PROBLEM:
Copy the material below word for word, but leave out the pictures.

EXERCISE MATERIAL:
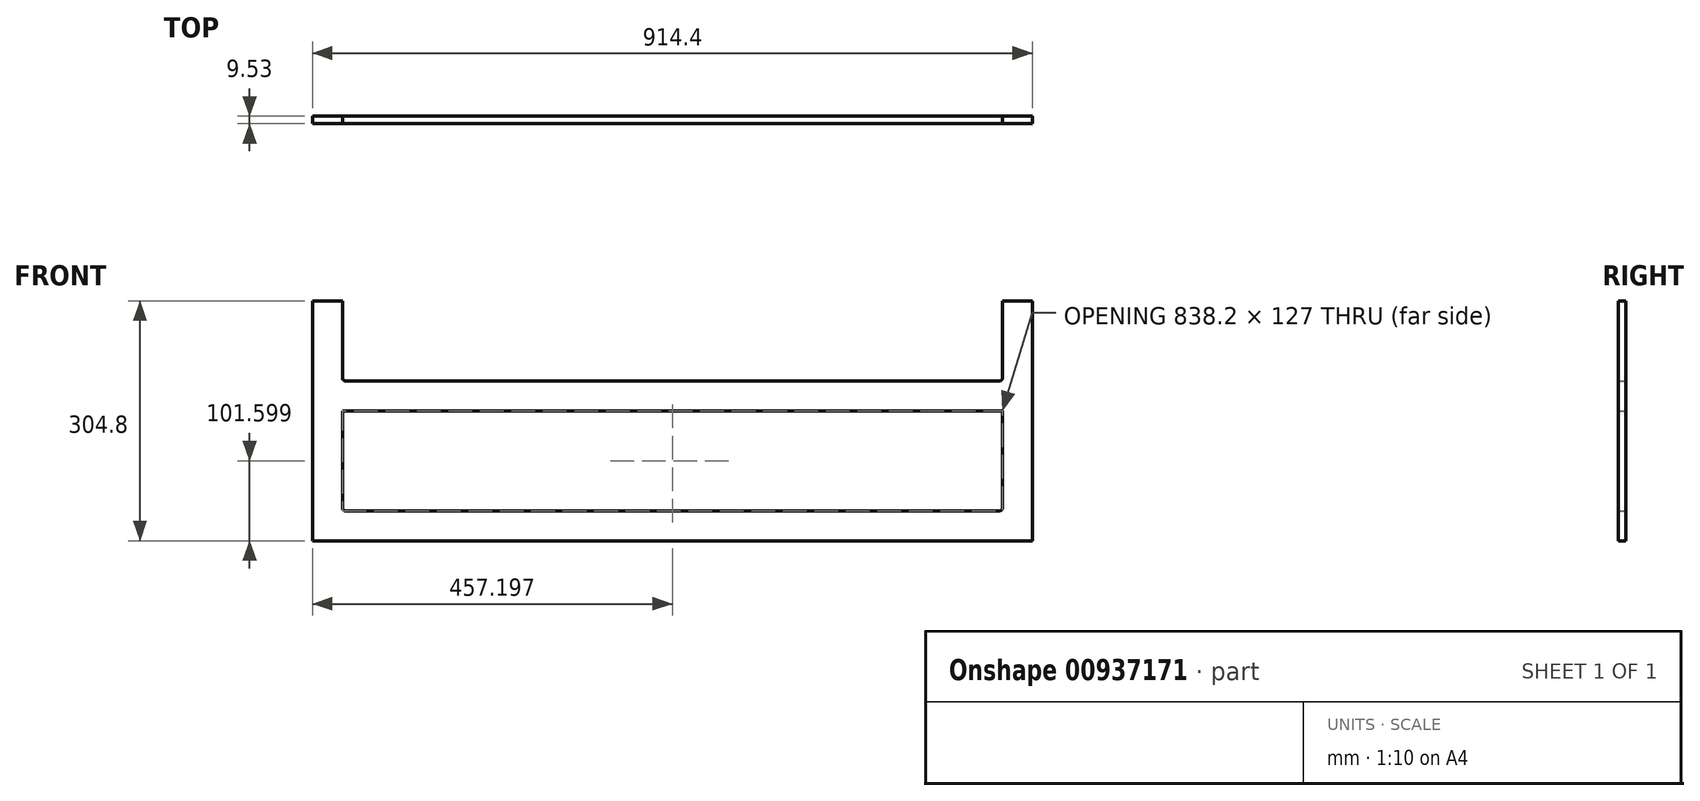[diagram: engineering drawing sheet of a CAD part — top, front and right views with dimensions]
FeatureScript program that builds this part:
annotation { "Feature Type Name" : "Feature", "Feature Type Description" : "" }
export const myFeature = defineFeature(function(context is Context, id is Id, definition is map)
    precondition{}
    {
        {
            var Q0;
            Q0=qCreatedBy(makeId("Front.planeOp"),FACE);
            var sketch = newSketch(context, id + "F0", { "sketchPlane" : qUnion([Q0])});
            skLineSegment(sketch, "E0", {"start": v(-525.44, -18.86) * mm, "end": v(-487.34, -18.86) * mm});
            skLineSegment(sketch, "E1", {"start": v(-487.34, -18.86) * mm, "end": v(-487.34, -120.46) * mm});
            skLineSegment(sketch, "E2", {"start": v(-487.34, -120.46) * mm, "end": v(350.86, -120.46) * mm});
            skLineSegment(sketch, "E3", {"start": v(350.86, -120.46) * mm, "end": v(350.86, -18.86) * mm});
            skLineSegment(sketch, "E4", {"start": v(350.86, -18.86) * mm, "end": v(388.96, -18.86) * mm});
            skLineSegment(sketch, "E5", {"start": v(388.96, -18.86) * mm, "end": v(388.96, -323.66) * mm});
            skLineSegment(sketch, "E6", {"start": v(388.96, -323.66) * mm, "end": v(-525.44, -323.66) * mm});
            skLineSegment(sketch, "E7", {"start": v(-525.44, -323.66) * mm, "end": v(-525.44, -18.86) * mm});
            skLineSegment(sketch, "E8.bottom", {"start": v(-487.34, -158.56) * mm, "end": v(350.86, -158.56) * mm});
            skLineSegment(sketch, "E8.top", {"start": v(-487.34, -285.56) * mm, "end": v(350.86, -285.56) * mm});
            skLineSegment(sketch, "E8.left", {"start": v(-487.34, -158.56) * mm, "end": v(-487.34, -285.56) * mm});
            skLineSegment(sketch, "E8.right", {"start": v(350.86, -158.56) * mm, "end": v(350.86, -285.56) * mm});
            skSolve(sketch);
        }
        {
            var Q0;
            Q0=makeQuery(id+"F0.imprint","IMPRINT",FACE,{"disambiguationData":[TD([[makeQuery(id+"F0.imprint","IMPRINT",EDGE,{"derivedFrom":sQuery(id+"F0.wireOp",EDGE,"E0")}),-1.0]])]});
            extrude(context, id + "F1", {"entities" : qUnion([Q0]), "depth" : 9.52 * mm, "offsetDistance" : 25.4 * mm});
        }
        {
            var Q0;
            Q0=makeQuery(id+"F1.opExtrude","SWEPT_EDGE",EDGE,{"disambiguationData":[OSD([sQuery(id+"F0.wireOp",EDGE,"E8.top"),sQuery(id+"F0.wireOp",EDGE,"E8.left")])]});
            var Q1;
            Q1=makeQuery(id+"F1.opExtrude","SWEPT_EDGE",EDGE,{"disambiguationData":[OSD([sQuery(id+"F0.wireOp",EDGE,"E8.top"),sQuery(id+"F0.wireOp",EDGE,"E8.right")])]});
            var Q2;
            Q2=makeQuery(id+"F1.opExtrude","SWEPT_EDGE",EDGE,{"disambiguationData":[OSD([sQuery(id+"F0.wireOp",EDGE,"E2"),sQuery(id+"F0.wireOp",EDGE,"E3")])]});
            var Q3;
            Q3=makeQuery(id+"F1.opExtrude","SWEPT_EDGE",EDGE,{"disambiguationData":[OSD([sQuery(id+"F0.wireOp",EDGE,"E1"),sQuery(id+"F0.wireOp",EDGE,"E2")])]});
            fillet(context, id + "F2", {"entities" : qUnion([Q0, Q1, Q2, Q3]), "radius" : 3.17 * mm, "tangentPropagation" : true, "allowEdgeOverflow" : false});
        }
    });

RESULT OF THIS EXERCISE:
[diagram: engineering drawing sheet of a CAD part — top, front and right views with dimensions]
FeatureScript program that builds this part:
annotation { "Feature Type Name" : "Feature", "Feature Type Description" : "" }
export const myFeature = defineFeature(function(context is Context, id is Id, definition is map)
    precondition{}
    {
        {
            var Q0;
            Q0=qCreatedBy(makeId("Front.planeOp"),FACE);
            var sketch = newSketch(context, id + "F0", { "sketchPlane" : qUnion([Q0])});
            skLineSegment(sketch, "E0", {"start": v(-525.44, -18.86) * mm, "end": v(-487.34, -18.86) * mm});
            skLineSegment(sketch, "E1", {"start": v(-487.34, -18.86) * mm, "end": v(-487.34, -120.46) * mm});
            skLineSegment(sketch, "E2", {"start": v(-487.34, -120.46) * mm, "end": v(350.86, -120.46) * mm});
            skLineSegment(sketch, "E3", {"start": v(350.86, -120.46) * mm, "end": v(350.86, -18.86) * mm});
            skLineSegment(sketch, "E4", {"start": v(350.86, -18.86) * mm, "end": v(388.96, -18.86) * mm});
            skLineSegment(sketch, "E5", {"start": v(388.96, -18.86) * mm, "end": v(388.96, -323.66) * mm});
            skLineSegment(sketch, "E6", {"start": v(388.96, -323.66) * mm, "end": v(-525.44, -323.66) * mm});
            skLineSegment(sketch, "E7", {"start": v(-525.44, -323.66) * mm, "end": v(-525.44, -18.86) * mm});
            skLineSegment(sketch, "E8.bottom", {"start": v(-487.34, -158.56) * mm, "end": v(350.86, -158.56) * mm});
            skLineSegment(sketch, "E8.top", {"start": v(-487.34, -285.56) * mm, "end": v(350.86, -285.56) * mm});
            skLineSegment(sketch, "E8.left", {"start": v(-487.34, -158.56) * mm, "end": v(-487.34, -285.56) * mm});
            skLineSegment(sketch, "E8.right", {"start": v(350.86, -158.56) * mm, "end": v(350.86, -285.56) * mm});
            skSolve(sketch);
        }
        {
            var Q0;
            Q0=makeQuery(id+"F0.imprint","IMPRINT",FACE,{"disambiguationData":[TD([[makeQuery(id+"F0.imprint","IMPRINT",EDGE,{"derivedFrom":sQuery(id+"F0.wireOp",EDGE,"E0")}),-1.0]])]});
            extrude(context, id + "F1", {"entities" : qUnion([Q0]), "depth" : 9.52 * mm, "offsetDistance" : 25.4 * mm});
        }
        {
            var Q0;
            Q0=makeQuery(id+"F1.opExtrude","SWEPT_EDGE",EDGE,{"disambiguationData":[OSD([sQuery(id+"F0.wireOp",EDGE,"E8.top"),sQuery(id+"F0.wireOp",EDGE,"E8.left")])]});
            var Q1;
            Q1=makeQuery(id+"F1.opExtrude","SWEPT_EDGE",EDGE,{"disambiguationData":[OSD([sQuery(id+"F0.wireOp",EDGE,"E8.top"),sQuery(id+"F0.wireOp",EDGE,"E8.right")])]});
            var Q2;
            Q2=makeQuery(id+"F1.opExtrude","SWEPT_EDGE",EDGE,{"disambiguationData":[OSD([sQuery(id+"F0.wireOp",EDGE,"E2"),sQuery(id+"F0.wireOp",EDGE,"E3")])]});
            var Q3;
            Q3=makeQuery(id+"F1.opExtrude","SWEPT_EDGE",EDGE,{"disambiguationData":[OSD([sQuery(id+"F0.wireOp",EDGE,"E1"),sQuery(id+"F0.wireOp",EDGE,"E2")])]});
            fillet(context, id + "F2", {"entities" : qUnion([Q0, Q1, Q2, Q3]), "radius" : 3.17 * mm, "tangentPropagation" : true, "allowEdgeOverflow" : false});
        }
    });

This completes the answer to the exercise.